La prise de position mercredi du gouvernement britannique en faveur de la production d'embryons clonés à des fins thérapeutiques a suscité des résistances hier en France et en Allemagne. Jacques Montagut, membre du Comité consultatif national français d'éthique et docteur en biologie, juge que cette pratique atteint «l'inacceptable au plan de l'éthique». Il met en garde contre les dérives commerciales liées à la recherche de donneuses d'ovocytes. «L'ovocyte est indispensable à la fabrication de clones, souligne-t-il. Or, il existe déjà une pénurie de dons d'ovocytes à des fins de reproduction.»

Par ailleurs, la Grande-Bretagne risque de se trouver en contradiction avec l'article 18 de la Convention européenne des droits de l'homme et de la biomédecine. Il y est inscrit que la constitution d'embryons à des fins de recherche est interdite. Jacques Montagut préconise que ces recherches se limitent aux «embryons dits surnuméraires, abandonnés de leur projet parental, voués donc à leur destruction».

Même discours du côté de Jean-François Mattei, professeur de génétique médicale et député de droite. Pour lui, la décision britannique «illustre une philosophie utilitariste de la vie pour laquelle la fin justifie les moyens. Il est regrettable que cette décision soit prise en dehors de tout consensus international, alors même que d'autres voies semblent s'ouvrir à partir de cellules indifférenciées prélevées chez l'adulte dont l'utilisation ne pose pas les mêmes problèmes.»

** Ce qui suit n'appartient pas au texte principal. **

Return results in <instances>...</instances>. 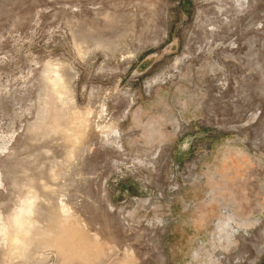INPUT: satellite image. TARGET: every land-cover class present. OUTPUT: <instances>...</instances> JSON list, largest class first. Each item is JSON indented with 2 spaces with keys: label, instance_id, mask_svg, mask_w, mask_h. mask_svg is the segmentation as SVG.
I'll list each match as a JSON object with an SVG mask.
<instances>
[{
  "label": "rangeland",
  "instance_id": "obj_1",
  "mask_svg": "<svg viewBox=\"0 0 264 264\" xmlns=\"http://www.w3.org/2000/svg\"><path fill=\"white\" fill-rule=\"evenodd\" d=\"M0 264H264V0H0Z\"/></svg>",
  "mask_w": 264,
  "mask_h": 264
},
{
  "label": "bare ground",
  "instance_id": "obj_2",
  "mask_svg": "<svg viewBox=\"0 0 264 264\" xmlns=\"http://www.w3.org/2000/svg\"><path fill=\"white\" fill-rule=\"evenodd\" d=\"M56 85V84H55ZM59 89V88H58ZM59 91V90H58ZM28 211V210H27ZM15 220V219H14ZM17 224V223H16ZM21 226V225H20ZM21 231V230H20ZM18 232V231H17ZM24 233V232H23ZM71 235V234H70ZM70 237V236H69ZM73 237V236H72ZM65 242V241H64ZM66 243V245H68V242H65ZM15 244V243H14ZM16 247H18V246H16ZM22 247V246H21ZM23 248V247H22ZM18 249H19V247H18ZM61 249V248H60ZM65 250V249H64ZM84 250H82V253H85V252H83ZM69 252H71V251H69ZM68 252V253H69ZM74 252V251H73Z\"/></svg>",
  "mask_w": 264,
  "mask_h": 264
}]
</instances>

De l'autre côté du Rhin, la ministre allemande de la Santé, l'écologiste Andrea Fischer, s'est dite opposée à l'idée d'autoriser le clonage d'embryons humains, même à des fins thérapeutiques. Le président du Conseil fédéral des médecins, Joerg-Dietrich Hoppe, estime qu'il s'agit d'une méthode agressive – «des cellules sont ôtées à de très jeunes personnes mortes» – qui peut avoir des répercussions sur l'humanité.

En France et en Allemagne, les lois sont en passe de s'adapter à l'évolution de la science. Mais dans aucun des cas il n'est prévu d'autoriser la création d'embryons à des fins de recherche.